|Flight Simulator X (FSX) the dust settles|
| ||July 25, 2007|
|Flight Simulator X was released in October of last year. Many people anxious for its release rushed to the stores to get their copy. The initial impact was dismay. Personally I don't know why. Microsoft had already given a preview for the users to run and look at and see what they would be getting.
The biggest complaint was the performance on the most common machines currently out.
I'm sure the people with the most complaints had forgotten that FSX was being developed to last a long time and allow the users having more hardware to fuller appreciate the potential of their hardware. It's designed to use the resources we can come up with now as well as in the new future.
FSX will run on today's computers as well as a lot of yesterday's computers. The key is, and always has been adjusting the sliders. Personally I would prefer to have to move the sliders to the left to have better performance with my current computer, knowing that I have always upgraded my computer at least once every year. Most of the time more than a few times each year. If Microsoft had only put the potential in the system that I could use today, three would be something missing when the performance of my machine increased as it always does a few times a year.
I believe it to be good judgment on their part to have taken this into consideration and built an application that can run on today's computer, but has resources that you can upgrade to just by moving the sliders as you get better performing computers. It's better than waiting a few years after we get the computing power for them to develop a program that can benefit from it.
Yes, the dust is settling. More and more people are coming to realize and appreciate this fact.

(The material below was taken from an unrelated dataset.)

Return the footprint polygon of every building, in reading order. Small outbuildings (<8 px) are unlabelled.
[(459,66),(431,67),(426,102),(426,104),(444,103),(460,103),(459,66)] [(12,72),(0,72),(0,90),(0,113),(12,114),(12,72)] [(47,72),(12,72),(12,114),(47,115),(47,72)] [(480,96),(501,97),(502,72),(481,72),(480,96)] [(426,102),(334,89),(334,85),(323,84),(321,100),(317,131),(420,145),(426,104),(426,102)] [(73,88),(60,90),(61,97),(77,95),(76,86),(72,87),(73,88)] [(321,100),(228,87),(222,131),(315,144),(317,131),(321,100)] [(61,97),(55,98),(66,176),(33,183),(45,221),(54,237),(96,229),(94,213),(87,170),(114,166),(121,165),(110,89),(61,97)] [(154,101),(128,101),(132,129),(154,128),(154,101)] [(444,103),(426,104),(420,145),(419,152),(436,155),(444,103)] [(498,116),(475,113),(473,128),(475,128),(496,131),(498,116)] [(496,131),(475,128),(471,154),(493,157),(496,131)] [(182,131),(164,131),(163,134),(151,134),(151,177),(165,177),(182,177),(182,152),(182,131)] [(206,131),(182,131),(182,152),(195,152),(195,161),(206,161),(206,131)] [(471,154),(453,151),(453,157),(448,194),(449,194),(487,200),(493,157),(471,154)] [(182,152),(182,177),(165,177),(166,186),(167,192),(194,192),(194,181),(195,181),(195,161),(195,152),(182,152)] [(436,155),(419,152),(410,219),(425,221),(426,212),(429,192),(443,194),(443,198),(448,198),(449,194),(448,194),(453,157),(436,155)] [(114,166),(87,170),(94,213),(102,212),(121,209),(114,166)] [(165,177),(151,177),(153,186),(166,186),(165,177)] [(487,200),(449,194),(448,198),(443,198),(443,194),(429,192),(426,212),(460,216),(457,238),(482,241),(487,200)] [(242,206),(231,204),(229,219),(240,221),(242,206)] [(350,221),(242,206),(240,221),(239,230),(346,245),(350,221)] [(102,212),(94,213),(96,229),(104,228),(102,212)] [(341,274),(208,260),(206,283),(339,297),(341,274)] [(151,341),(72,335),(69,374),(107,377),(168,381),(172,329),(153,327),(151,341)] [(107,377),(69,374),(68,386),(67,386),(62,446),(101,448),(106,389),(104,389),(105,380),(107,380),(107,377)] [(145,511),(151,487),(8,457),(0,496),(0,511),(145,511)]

A number of people have bought new computers and found they are comfortable with the performance. Others have turned down the sliders and found they can deal with the performance they have also.
Microsoft has delivers another great product and so far delivered what they promised.
There's another element of wait, and it's the DX10 support. This new technology is still being developed, both hardware and software. I'm sure in the next few months a new dimension (as promised by Microsoft) will be added to the experience with the support for DX10. That's another discussion.
I installed and tested FSX on a very old machine, far below the recommended specs and it worked perfectly. The computer was a 1.6 Ghz machine with 256 megs of ram. It installed and it works. Of course the sliders were mostly all the way to the left. But I was able to do the missions and practice flying.
The key to Flight Simulator X is recognizing the potential of your machine and adjusting the settings to match. In my regular machine (which is about average for today), 3.6 ghz 2 gigs ram, with a GeForce 7600 256 meg video card, the sliders are sufficient to have good scenery and a good visual experience with the sessions. I'll be surprised if the cpu power of my machine didn't double within 18 months. I'm sure I'll soon upgrade to dual core, and be able to pay half of what I paid for the GeForce 7600 card, and a video card that would be double the performance. That's the way it has always been for computers. Again, I'll be glad to be able to just turn up sliders rather than waiting another few years for a new Flight Simulator release.
FSX is an excellent upgrade for the flight community. However, it does have some flaws. Microsoft left the bug in it that causes it to restart when you have a crash landing. They could have fixed it. The missions don't restart when you crash. They give a message that you have crashed. With that you can decide whether to do the mission again or any other direction you might want to go. However, in free flight, it arbitrarily restarts, making you have to wait for the reloading, and then deciding what you want to do. That's a serious annoyance since it really takes a long time to load. It also removes from the user being able to analyze his flight and what went wrong.
Microsoft will be releases more patches (as they have already released their first SP1). Hopefully they will fix this in an upcoming patch.
There's also another flaw in that, there's an option to host a flight session for a copilot to join. There's a field to choose where you will start at the airport. However, they obviously forgot to include that field when morphing to the airport, because it puts the user on the active runway instead. This causes problems in the multiplyer environment because you suddenly spawn on the active runway, when others might be about to take off, or coming in for a landing.
In spite of those two major flaws, Flight Simulator X is a winner.